WHAT THIS TASK INVOLVES:
Exactly as they appear, transcribe the entries and skip any pictures.

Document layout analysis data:
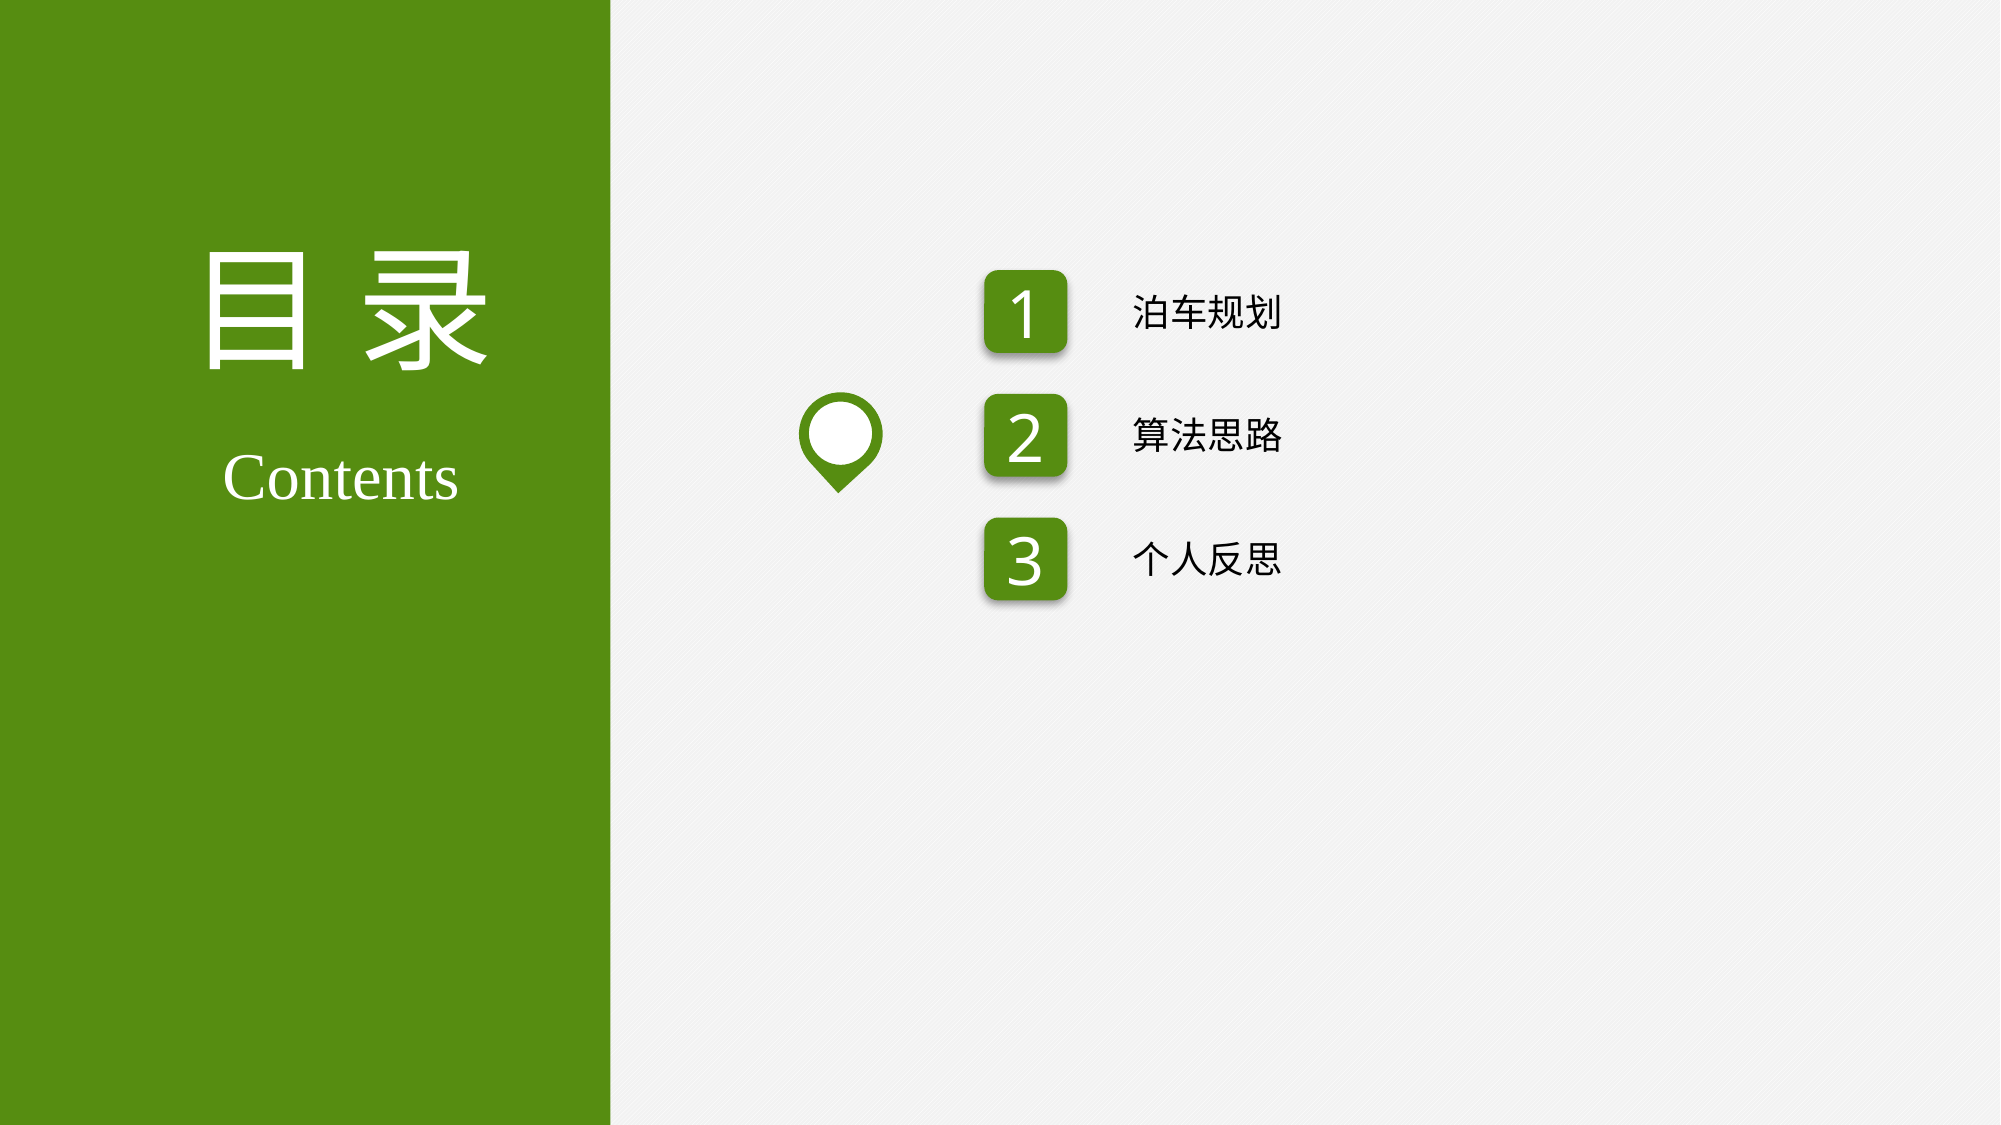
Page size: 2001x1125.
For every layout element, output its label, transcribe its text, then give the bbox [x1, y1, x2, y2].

text_box [0, 0, 611, 1125]
text_box 个人反思 [1117, 528, 1298, 589]
text_box 目 录 [173, 214, 509, 395]
text_box 1 [983, 269, 1069, 355]
text_box 2 [983, 392, 1069, 478]
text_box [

SOLUTION:
Page size: 2001x1125.
For every layout element, output its label, transcribe its text, then give the bbox [x1, y1, x2, y2].

text_box [0, 0, 611, 1125]
text_box 个人反思 [1117, 528, 1298, 589]
text_box 目 录 [173, 214, 509, 395]
text_box 1 [983, 269, 1069, 355]
text_box 2 [983, 392, 1069, 478]
text_box [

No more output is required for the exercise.